For the first time ever, according to USDA data, per-capita meat consumption in the United States has declined for four consecutive years. Overall, from 2006 to 2010 (the latest year for which complete data are available, 1 6% drop in consumption represents the largest sustained decline since forever.
Well, since 1970, anyway.
And that was a long time ago (before Watergate, before the gas crisis, before M*A*S*H—the TV series, anyway—and while Jimi Hendrix, Janis Joplin and Jim Morrison were still going strong).
The explanation for the decline in consumption is partially a simple one: rising prices and a weak economy have made meat less affordable.
But as an intriguing commentary by the Voice of America website explained, there are signs that “a cultural shift may be underway.”
What does that mean? It means that, once again, some influential thought leaders are spouting off about their newfound love of vegetarian cuisine—that’s what it means.
The VOS essay details the story of Joe Yonan, the Washington Post food editor, who grew up in San Angelo, Texas, “where beef steaks are a staple food. Now, he’s a vegetarian,” the reporter, Steve Baragona, almost gleefully announced.
“This certified judge of barbecued meat started noticing his tastes shifting while digging in to some Texas brisket a couple years ago,” Baragona wrote. He noted that while Yonan admitted the brisket still tasted great, he was quoted as saying, “I didn’t find it satisfying on a primal level the way I used to. I thought, ‘Wow! Something definitely is changing.’ ”
Indeed. For the first time this year, vegetarian entrees were named as a “Top-10 Hot Trend” by chefs in an annual survey by the National Restaurant Association.
For his part, Yonan penned a column explaining his conversion to vegetarianism and said he received many positive responses—and not just from vegetarians, but from a growing group of consumers that foodies have dubbed “flexitarians.”
Since only about 5% to 7% of Americans actually follow a bona fide vegetarian diet, many market researchers are wooing these flexitarians, meaning people who eat occasional meatless meals.
A college cult
One company, Packaged Facts, determined from surveys that college students often develop the habit of “eating along the meatless spectrum,” a dietary excursion that often turns into a lifelong habit.
Is that a problem for industry?
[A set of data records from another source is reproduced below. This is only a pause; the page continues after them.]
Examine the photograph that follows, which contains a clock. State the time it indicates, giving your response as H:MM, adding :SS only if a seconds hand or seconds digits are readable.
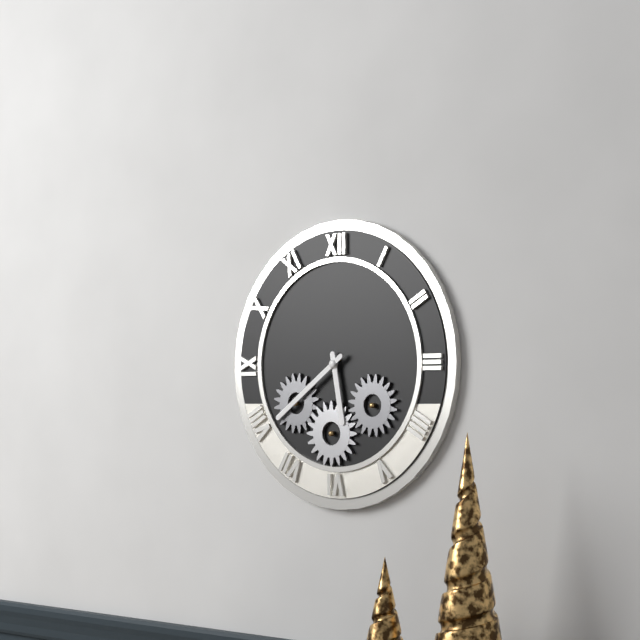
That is 5:39
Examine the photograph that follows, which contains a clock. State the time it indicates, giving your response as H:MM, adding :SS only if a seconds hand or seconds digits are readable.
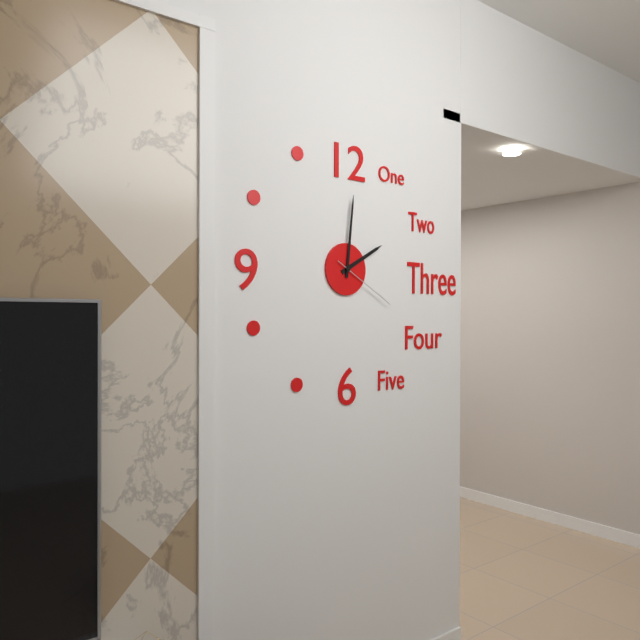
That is 2:01:20
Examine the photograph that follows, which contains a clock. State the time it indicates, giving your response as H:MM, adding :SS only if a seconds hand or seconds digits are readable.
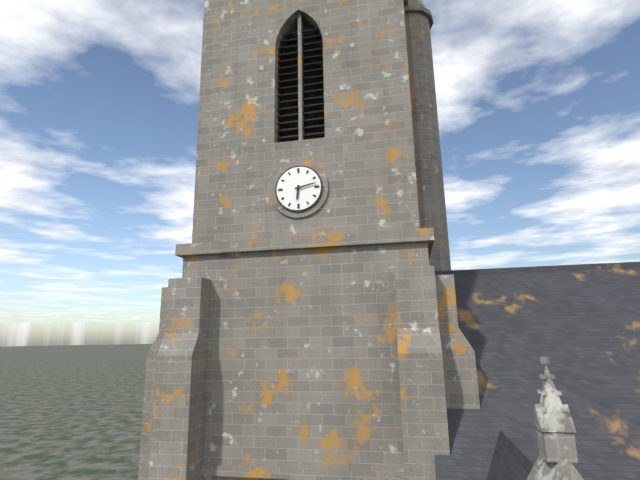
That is 6:13
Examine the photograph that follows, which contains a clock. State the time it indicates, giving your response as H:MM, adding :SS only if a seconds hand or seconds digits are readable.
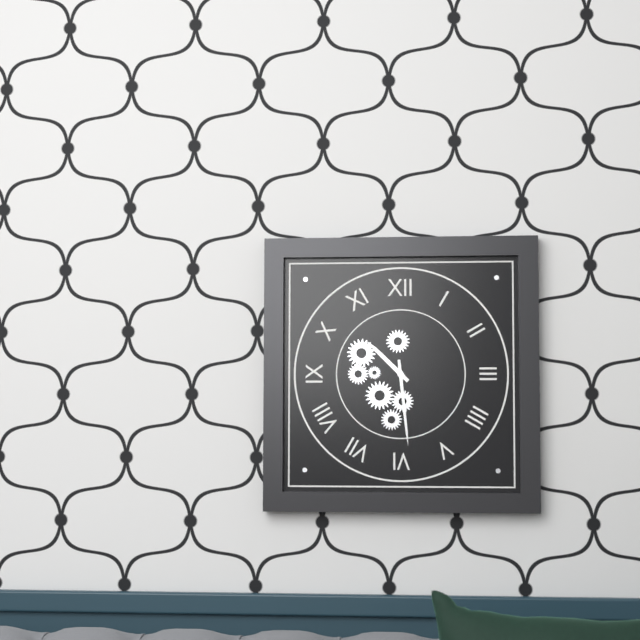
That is 10:29
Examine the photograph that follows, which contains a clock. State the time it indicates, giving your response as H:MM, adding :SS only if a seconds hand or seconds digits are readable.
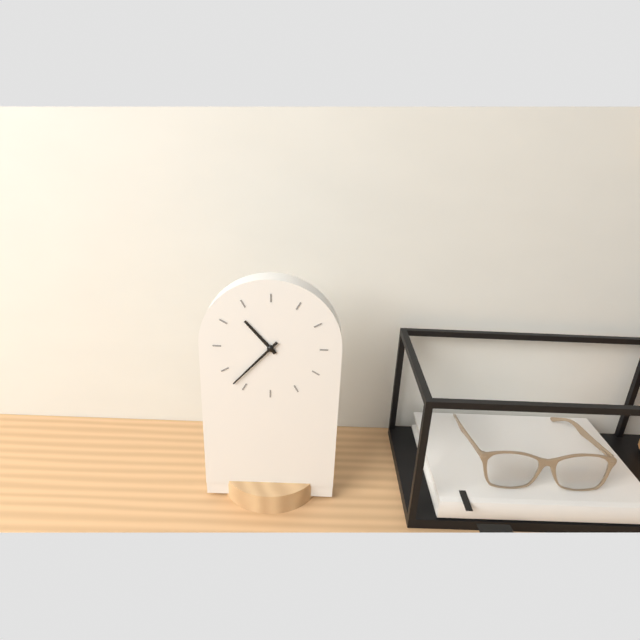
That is 10:37
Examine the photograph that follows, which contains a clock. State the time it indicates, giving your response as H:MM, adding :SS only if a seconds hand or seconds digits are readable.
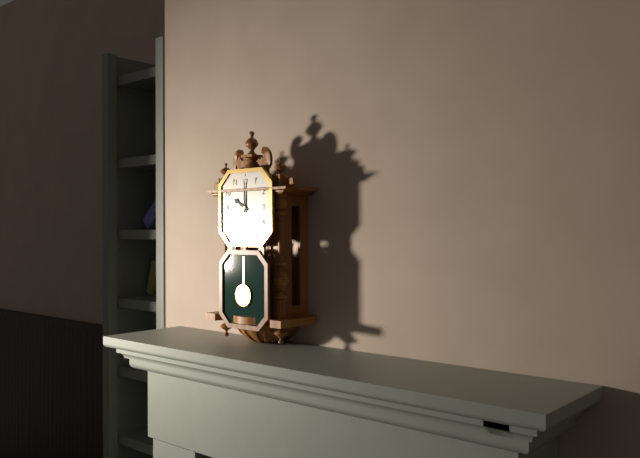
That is 10:00
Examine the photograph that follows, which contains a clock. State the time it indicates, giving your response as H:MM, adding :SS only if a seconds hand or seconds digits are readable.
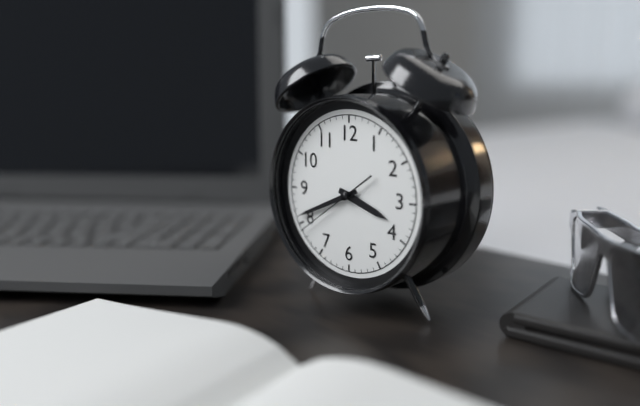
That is 3:41:39
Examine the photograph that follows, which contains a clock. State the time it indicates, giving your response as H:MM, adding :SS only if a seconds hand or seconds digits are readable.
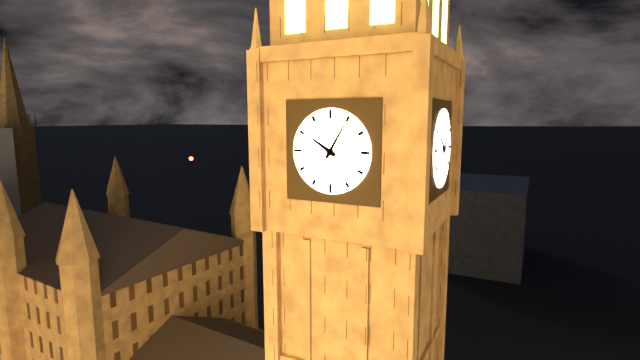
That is 10:05
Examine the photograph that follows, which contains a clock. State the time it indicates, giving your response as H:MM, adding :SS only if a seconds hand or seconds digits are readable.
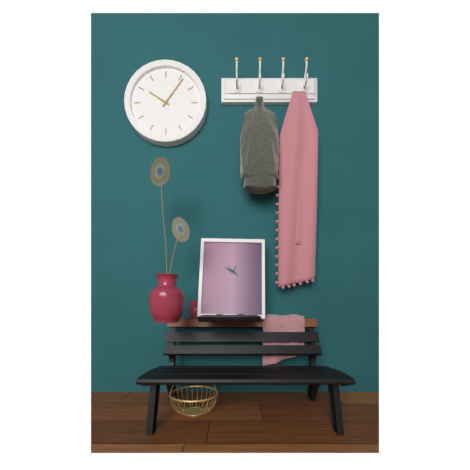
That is 10:06
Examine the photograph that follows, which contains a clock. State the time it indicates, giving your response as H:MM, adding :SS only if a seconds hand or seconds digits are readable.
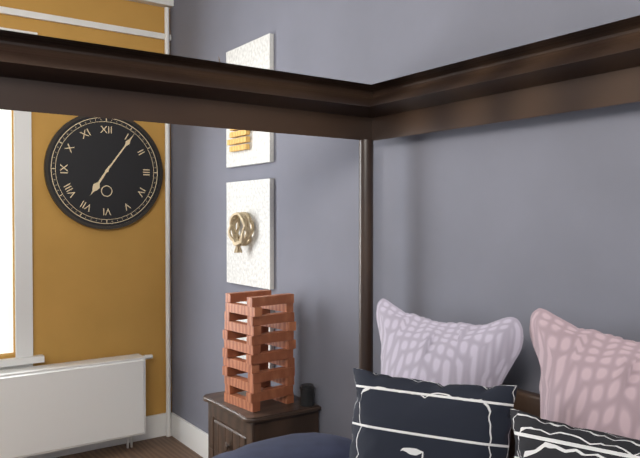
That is 7:06
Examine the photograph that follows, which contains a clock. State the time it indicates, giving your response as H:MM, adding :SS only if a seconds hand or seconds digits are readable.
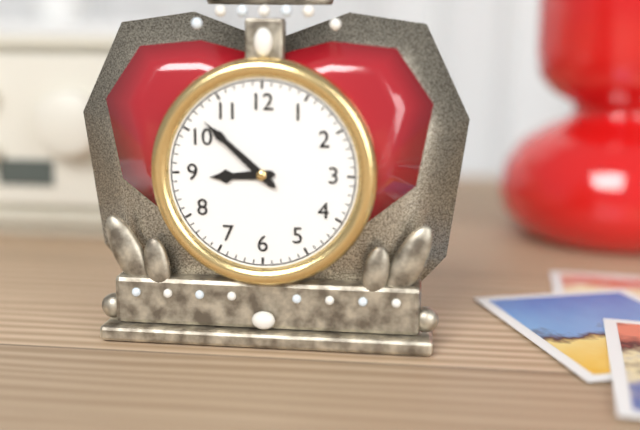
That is 8:52
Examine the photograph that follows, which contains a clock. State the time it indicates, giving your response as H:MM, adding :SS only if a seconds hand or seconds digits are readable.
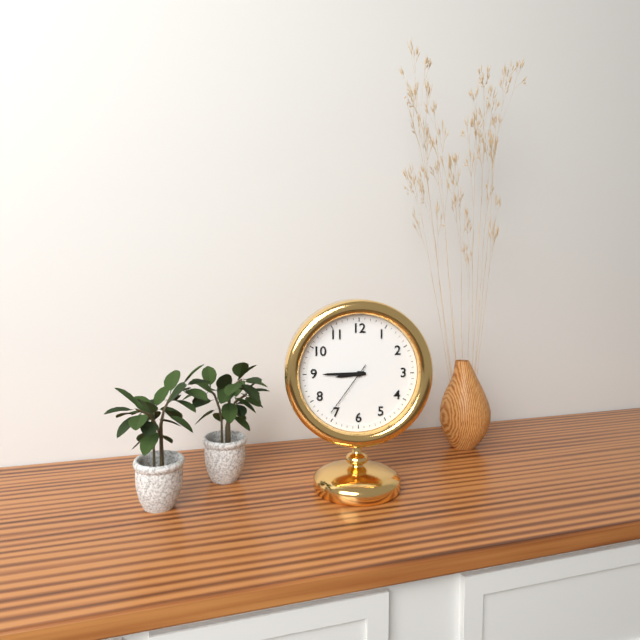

Not from where I sit.
First of all, one of the basic tenets of a healthy diet is variety. Vegetarian foods not only don’t’ harm anyone, there quite beneficial. In fact, if there is one singular problem with the “Standard” American diet, it’s not the amount of meat and poultry we consume, it’s the lack of fruits, vegetables and whole grains that we don’t eat.
Second, total production of meat and poultry domestically continues to remain stable to slightly increasing, as the U.S. population increases. So even though individually we’re eating less, there are more of us, and thus a need for a continuing supply of animal foods.
Even as per capita consumption decreases, overall production—for the foreseeable future—will remain strong. And overseas, the growth is far more dramatic, especially as incomes rise.
In other parts of the developing world, meat consumption is rising very fast. Brazil would be a case in point,” said Lester Brown. “And in China we’ve seen enormous growth in meat consumption over the last couple of decades.”
For example: Brazilians have increased their per capita meat consumption by 43% since 1990, while China’s consumption has risen 57%, according to UN figures.
The bottom line is that we would all benefit from expanding our dietary selections, maybe not to the point we go pure veggie, of course, but certainly by adding more of the healthful foods currently crowded out by our national indulgence in snacks, junk food and convenience products.
The problem I have with the “Meatless Monday” crowed isn’t the switch to tofu or pasta or some sort of soy analog once a week, but the intellectual dishonesty its promoters indulge in as they pretend that skipping the beef will heal the planet.
That’s a load of bull.
Going flexitarian—especially one meal a week? No problem.
Propping up Meatless Mondays as an antidote to the phony eco-scourge that is animal agriculture?
That’s a big problem.
The opinions expressed in this commentary are solely those of Dan Murphy, a veteran food-industry journalist and commentator.